Patient Experience
As an 82-year-old with worsening memory lapses, I was terrified of dementia. My family brought me to Prof. Dr. Burcu Zaman Yağmur at Medical Park Gebze. Unlike other doctors who rushed through appointments, she spent nearly two hours with me during our first session, asking about my childhood in Kocaeli, my career as a textile engineer, and even my gardening habits. She didn't just prescribe pills; she created a 'cognitive stimulation plan' involving specific puzzles and family storytelling sessions. After three months, my recall of recent events has improved noticeably. She treats me with the respect of a colleague, not just a frail elder. Her office, opposite Fatih State Hospital, feels like a calm library, not a clinic.
Our 7-year-old son, Ali, developed severe school refusal and night terrors after a car accident. We'd seen two other psychologists who used standard play therapy with little effect. Prof. Dr. Burcu Yağmur employed a completely novel method she called 'metaphor reconstruction.' Through tailored stories involving his favorite space explorer character, she helped him reprocess the trauma. She once conducted a session where they built a 'spaceship control panel' (a modified biofeedback device) to 'regulate shield power' (his anxiety). Her approach was so engaging he asked when his next 'mission' was. The change has been profound, he's back in school and sleeping through the night. Her ability to enter a child's world is nothing short of magical.

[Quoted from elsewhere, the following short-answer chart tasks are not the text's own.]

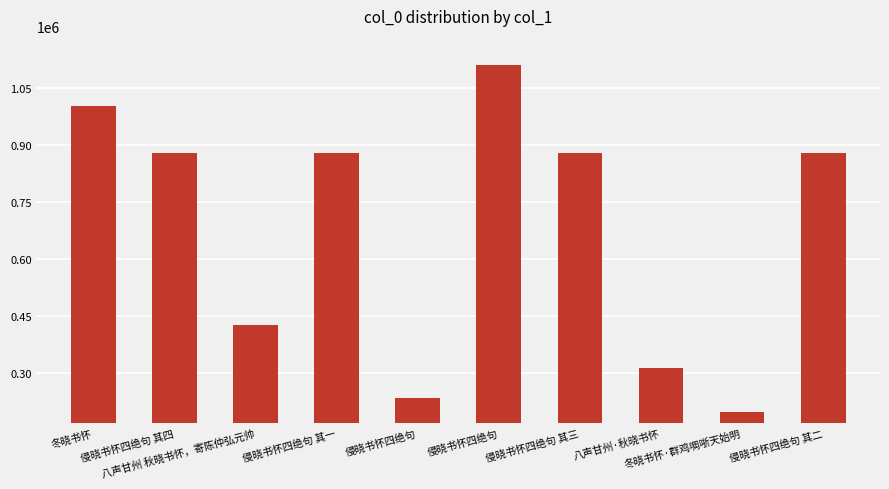

Reading left to right, what are all the values shown in this chart?

1002689	879466	427839	879468	234228	1109202	879465	315034	198818	879467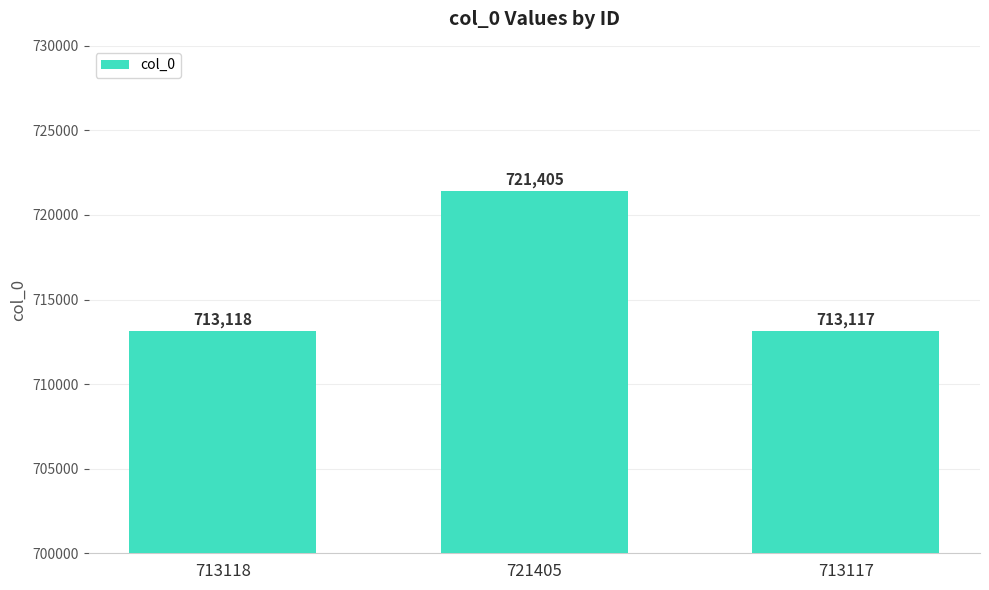

Read the value at 713117.

713117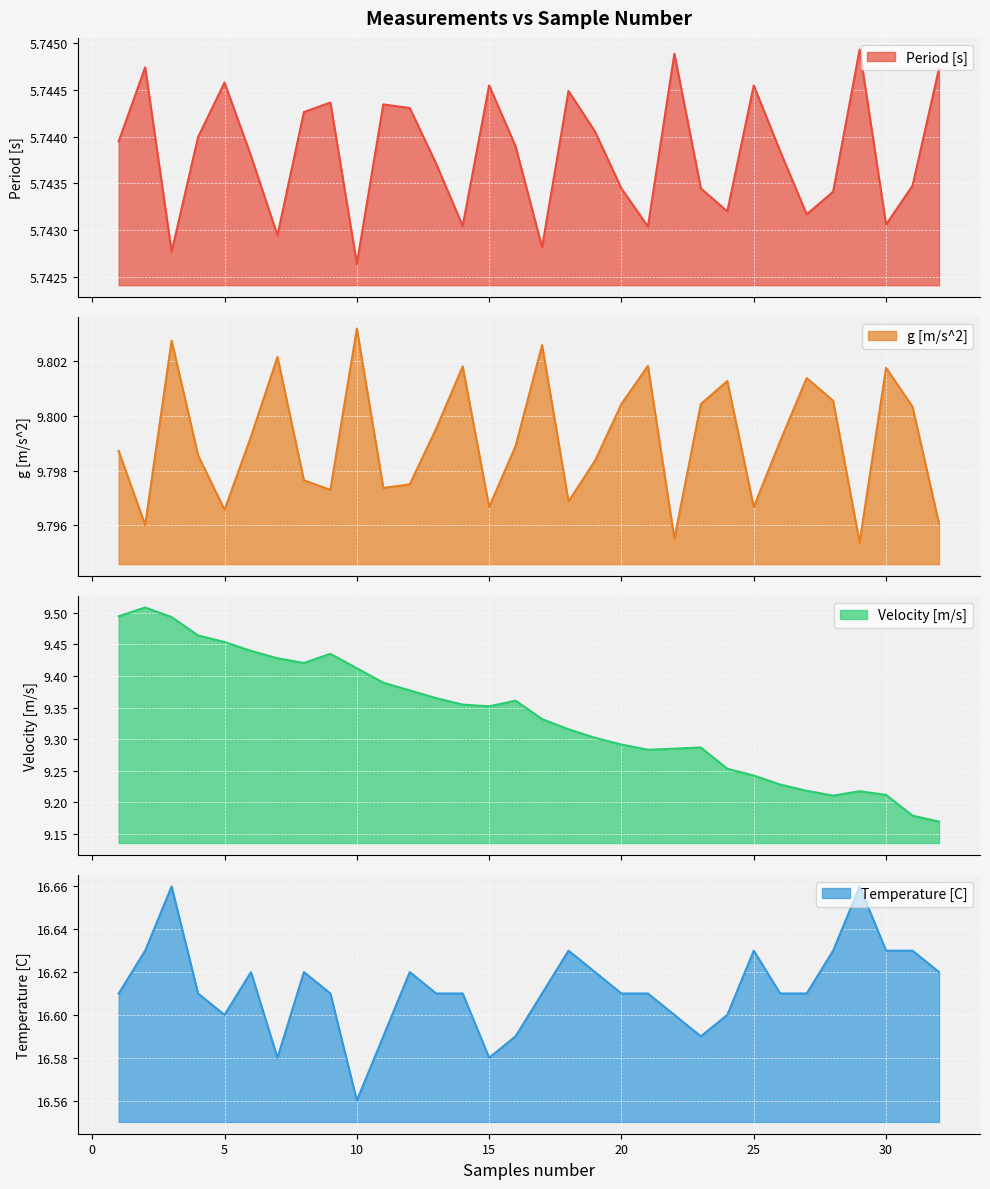

At which label does g [m/s^2] reach its peak?

10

I was referred to Prof. Dr. Yağmur during a professional crisis that felt like an emergency, I was a chief surgeon experiencing sudden, debilitating scrubbing rituals and intrusive thoughts about contamination. It was affecting my operations. This wasn't routine; it was urgent. She conducted an assessment that felt like a meticulous diagnostic exploration, differentiating between OCD, burnout, and an adjustment disorder. Her intervention combined targeted cognitive restructuring with a 'behavioral prescription' that included modified surgical prep protocols developed in collaboration with my hospital. She didn't just treat the psychologist's perspective; she understood the medical ecosystem. Her clinic's location opposite the state hospital proved crucial for our coordinated approach. She saved my career with precision and interdisciplinary intelligence.
My follow-up visits with Prof. Dr. Burcu Yağmur for managing complex PTSD from long-term trauma are unlike any therapeutic experience I've had. She remembers minute details from sessions months prior, the name of my childhood dog, the specific shade of blue I associated with safety. Each session builds on the last with a unique 'narrative thread.' Last time, she used a method involving chronological timeline cards and scent association (she had a curated set of essential oils) to help anchor fragmented memories without re-traumatization. She doesn't just listen; she co-constructs a new architecture for the self. Her expertise isn't in applying techniques, but in inventing a personalized healing language for each patient. It's slow, profound work that has fundamentally altered my relationship with my own history.